**Directions**
While reading through the material below, copy each line that holds the word "SameCoordinates".

**Data provided**
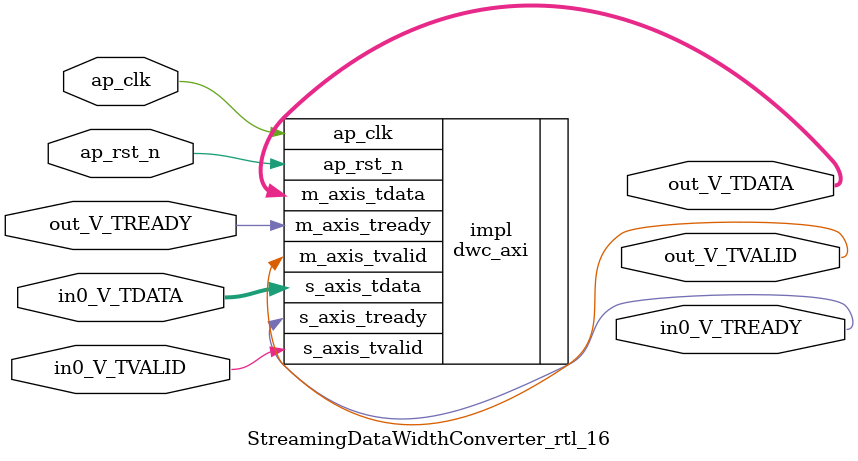
<source format=v>
/******************************************************************************
 * Copyright (C) 2023, Advanced Micro Devices, Inc.
 * All rights reserved.
 *
 * Redistribution and use in source and binary forms, with or without
 * modification, are permitted provided that the following conditions are met:
 *
 *  1. Redistributions of source code must retain the above copyright notice,
 *     this list of conditions and the following disclaimer.
 *
 *  2. Redistributions in binary form must reproduce the above copyright
 *     notice, this list of conditions and the following disclaimer in the
 *     documentation and/or other materials provided with the distribution.
 *
 *  3. Neither the name of the copyright holder nor the names of its
 *     contributors may be used to endorse or promote products derived from
 *     this software without specific prior written permission.
 *
 * THIS SOFTWARE IS PROVIDED BY THE COPYRIGHT HOLDERS AND CONTRIBUTORS "AS IS"
 * AND ANY EXPRESS OR IMPLIED WARRANTIES, INCLUDING, BUT NOT LIMITED TO,
 * THE IMPLIED WARRANTIES OF MERCHANTABILITY AND FITNESS FOR A PARTICULAR
 * PURPOSE ARE DISCLAIMED. IN NO EVENT SHALL THE COPYRIGHT HOLDER OR
 * CONTRIBUTORS BE LIABLE FOR ANY DIRECT, INDIRECT, INCIDENTAL, SPECIAL,
 * EXEMPLARY, OR CONSEQUENTIAL DAMAGES (INCLUDING, BUT NOT LIMITED TO,
 * PROCUREMENT OF SUBSTITUTE GOODS OR SERVICES; LOSS OF USE, DATA, OR PROFITS;
 * OR BUSINESS INTERRUPTION). HOWEVER CAUSED AND ON ANY THEORY OF LIABILITY,
 * WHETHER IN CONTRACT, STRICT LIABILITY, OR TORT (INCLUDING NEGLIGENCE OR
 * OTHERWISE) ARISING IN ANY WAY OUT OF THE USE OF THIS SOFTWARE, EVEN IF
 * ADVISED OF THE POSSIBILITY OF SUCH DAMAGE.
 *****************************************************************************/

module StreamingDataWidthConverter_rtl_16 #(
	parameter  IBITS = 4,
	parameter  OBITS = 48,

	parameter  AXI_IBITS = (IBITS+7)/8 * 8,
	parameter  AXI_OBITS = (OBITS+7)/8 * 8
)(
	//- Global Control ------------------
	(* X_INTERFACE_INFO = "xilinx.com:signal:clock:1.0 ap_clk CLK" *)
	(* X_INTERFACE_PARAMETER = "ASSOCIATED_BUSIF in0_V:out_V, ASSOCIATED_RESET ap_rst_n" *)
	input	ap_clk,
	(* X_INTERFACE_PARAMETER = "POLARITY ACTIVE_LOW" *)
	input	ap_rst_n,

	//- AXI Stream - Input --------------
	output	in0_V_TREADY,
	input	in0_V_TVALID,
	input	[AXI_IBITS-1:0]  in0_V_TDATA,

	//- AXI Stream - Output -------------
	input	out_V_TREADY,
	output	out_V_TVALID,
	output	[AXI_OBITS-1:0]  out_V_TDATA
);

	dwc_axi #(
		.IBITS(IBITS),
		.OBITS(OBITS)
	) impl (
		.ap_clk(ap_clk),
		.ap_rst_n(ap_rst_n),
		.s_axis_tready(in0_V_TREADY),
		.s_axis_tvalid(in0_V_TVALID),
		.s_axis_tdata(in0_V_TDATA),
		.m_axis_tready(out_V_TREADY),
		.m_axis_tvalid(out_V_TVALID),
		.m_axis_tdata(out_V_TDATA)
	);

endmodule

</source>
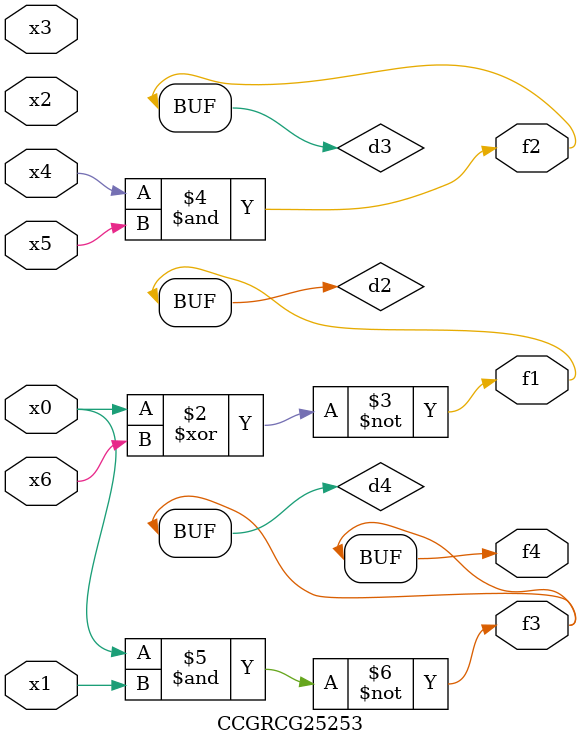
<source format=v>
module CCGRCG25253(
	input x0, x1, x2, x3, x4, x5, x6,
	output f1, f2, f3, f4
);

	wire d1, d2, d3, d4;

	nor (d1, x0);
	xnor (d2, x0, x6);
	and (d3, x4, x5);
	nand (d4, x0, x1);
	assign f1 = d2;
	assign f2 = d3;
	assign f3 = d4;
	assign f4 = d4;
endmodule

</source>
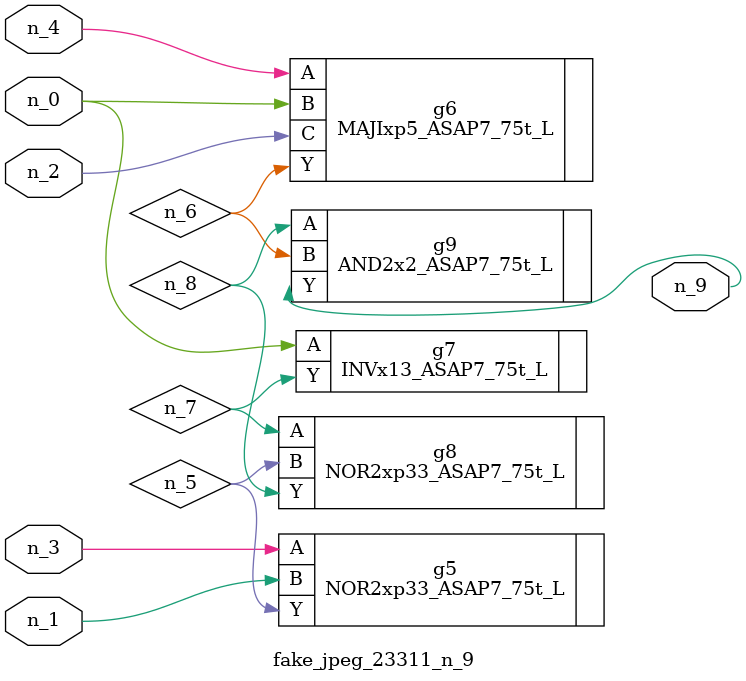
<source format=v>
module fake_jpeg_23311_n_9 (n_3, n_2, n_1, n_0, n_4, n_9);

input n_3;
input n_2;
input n_1;
input n_0;
input n_4;

output n_9;

wire n_8;
wire n_6;
wire n_5;
wire n_7;

NOR2xp33_ASAP7_75t_L g5 ( 
.A(n_3),
.B(n_1),
.Y(n_5)
);

MAJIxp5_ASAP7_75t_L g6 ( 
.A(n_4),
.B(n_0),
.C(n_2),
.Y(n_6)
);

INVx13_ASAP7_75t_L g7 ( 
.A(n_0),
.Y(n_7)
);

NOR2xp33_ASAP7_75t_L g8 ( 
.A(n_7),
.B(n_5),
.Y(n_8)
);

AND2x2_ASAP7_75t_L g9 ( 
.A(n_8),
.B(n_6),
.Y(n_9)
);


endmodule
</source>
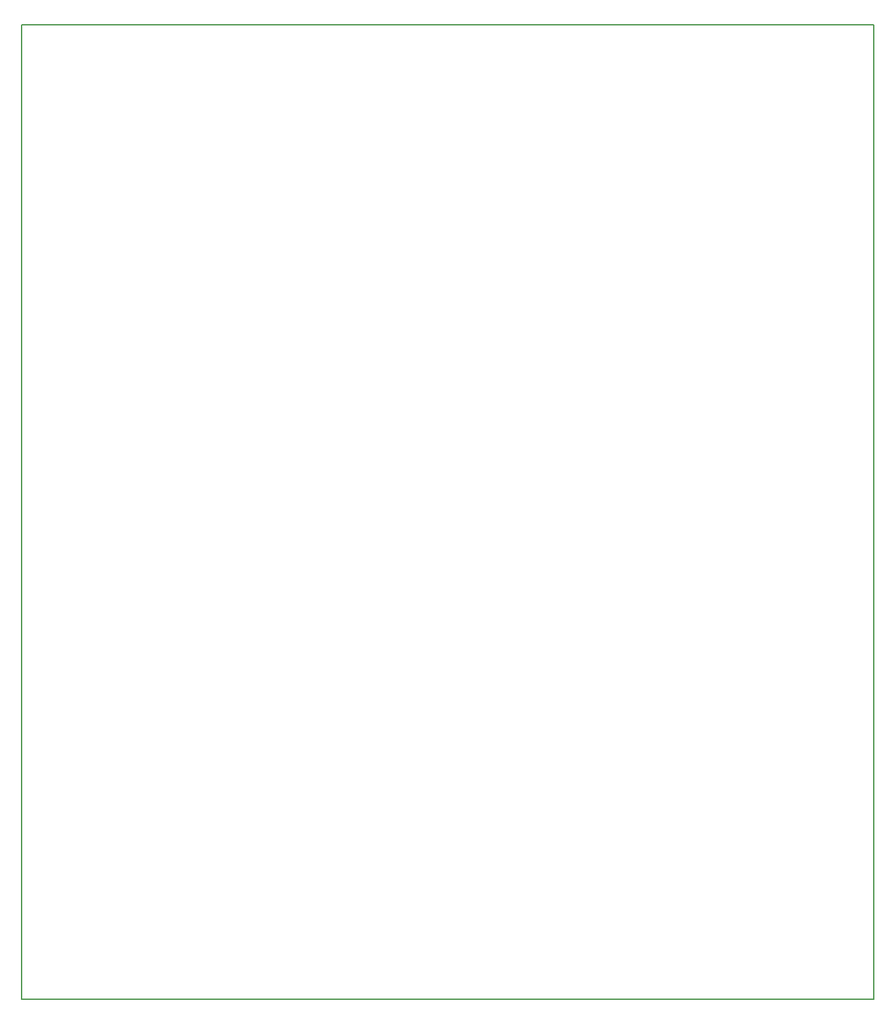
<source format=gm1>
G04 Layer_Color=16711935*
%FSLAX42Y42*%
%MOMM*%
G71*
G01*
G75*
%ADD13C,0.13*%
D13*
X4064Y7620D02*
X15418Y7620D01*
X15418Y20600D02*
X15418Y7620D01*
X4064Y20600D02*
X15418Y20600D01*
X4064Y20600D02*
X4064Y7620D01*
X15418Y7620D01*
X15418Y20600D02*
X15418Y7620D01*
X4064Y20600D02*
X15418Y20600D01*
X4064Y20600D02*
X4064Y7620D01*
M02*

</source>
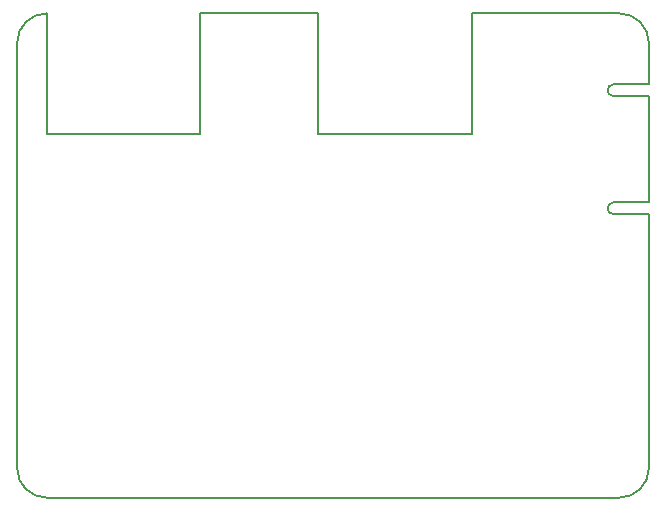
<source format=gko>
G04*
G04 #@! TF.GenerationSoftware,Altium Limited,Altium Designer,22.7.1 (60)*
G04*
G04 Layer_Color=16711935*
%FSLAX44Y44*%
%MOMM*%
G71*
G04*
G04 #@! TF.SameCoordinates,DE4C8CE6-A766-4DDB-9AE5-6163675FD0FB*
G04*
G04*
G04 #@! TF.FilePolarity,Positive*
G04*
G01*
G75*
%ADD13C,0.2000*%
D13*
X0Y25000D02*
G03*
X25000Y0I25000J0D01*
G01*
X510000D02*
G03*
X535000Y25000I0J25000D01*
G01*
X505000Y250000D02*
G03*
X505000Y240000I0J-5000D01*
G01*
Y350000D02*
G03*
X505000Y340000I0J-5000D01*
G01*
X535000Y385000D02*
G03*
X510000Y410000I-25000J0D01*
G01*
X25000D02*
G03*
X0Y385000I0J-25000D01*
G01*
X535000Y25000D02*
Y240000D01*
X505000Y240000D02*
X535000D01*
X100000Y0D02*
X510000D01*
X25000D02*
X100000D01*
X505000Y250000D02*
X530000D01*
X535000D01*
Y340000D01*
X505000D02*
X535000D01*
X505000Y350000D02*
X535000D01*
Y385000D01*
X385000Y410000D02*
X510000D01*
X385000Y307500D02*
Y410000D01*
X255000Y307500D02*
X385000D01*
X255000D02*
Y410000D01*
X155000D02*
X255000D01*
X155000Y307500D02*
Y410000D01*
X25000Y307500D02*
X155000D01*
X25000D02*
Y410000D01*
X-0Y25000D02*
X0Y385000D01*
M02*

</source>
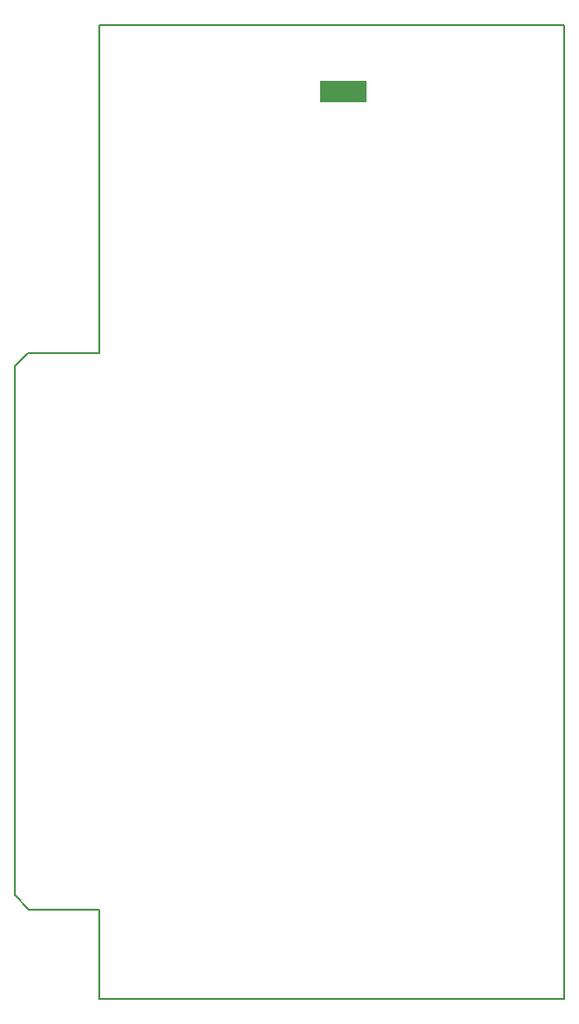
<source format=gbr>
%TF.GenerationSoftware,KiCad,Pcbnew,8.0.2*%
%TF.CreationDate,2024-07-21T18:01:21+02:00*%
%TF.ProjectId,CzlapCzlapTOP,437a6c61-7043-47a6-9c61-70544f502e6b,rev?*%
%TF.SameCoordinates,Original*%
%TF.FileFunction,Profile,NP*%
%FSLAX46Y46*%
G04 Gerber Fmt 4.6, Leading zero omitted, Abs format (unit mm)*
G04 Created by KiCad (PCBNEW 8.0.2) date 2024-07-21 18:01:21*
%MOMM*%
%LPD*%
G01*
G04 APERTURE LIST*
%TA.AperFunction,Profile*%
%ADD10C,0.200000*%
%TD*%
%TA.AperFunction,Profile*%
%ADD11C,0.100000*%
%TD*%
G04 APERTURE END LIST*
D10*
X94750000Y-97942400D02*
X88343226Y-97942400D01*
X87071200Y-96666018D02*
X88343226Y-97942400D01*
X137210000Y-17373600D02*
X94750000Y-17373600D01*
X94750000Y-106070400D02*
X94750000Y-97942400D01*
X87071200Y-48414713D02*
X87071200Y-96666018D01*
X94750000Y-47244000D02*
X94750000Y-17373600D01*
X88239600Y-47245996D02*
X94750000Y-47245996D01*
X87071200Y-48414713D02*
X88239600Y-47245996D01*
X137210800Y-106070400D02*
X137210800Y-17373600D01*
X137210800Y-106070400D02*
X94750000Y-106070400D01*
%TO.C,J22*%
D11*
X119093200Y-24335600D02*
X114883200Y-24335600D01*
X114883200Y-22415600D01*
X119093200Y-22415600D01*
X119093200Y-24335600D01*
%TA.AperFunction,Profile*%
G36*
X119093200Y-24335600D02*
G01*
X114883200Y-24335600D01*
X114883200Y-22415600D01*
X119093200Y-22415600D01*
X119093200Y-24335600D01*
G37*
%TD.AperFunction*%
%TD*%
M02*

</source>
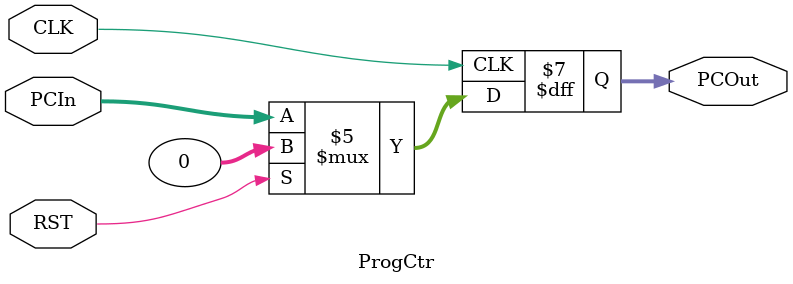
<source format=v>
`timescale 1ns / 1ps

module ProgCtr #(parameter WL = 32) (CLK, RST, PCIn, PCOut);

input CLK, RST;
input [WL-1:0] PCIn;
output reg [WL-1:0] PCOut;

initial PCOut <= 0;

always @(posedge CLK) begin
    if(RST == 1) PCOut <= 0;
    else begin
        PCOut <= PCIn;
    end
end  

endmodule

</source>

**Solution to the exercise**
G04 #@! TF.SameCoordinates,DE4C8CE6-A766-4DDB-9AE5-6163675FD0FB*
%TF.SameCoordinates,Original*%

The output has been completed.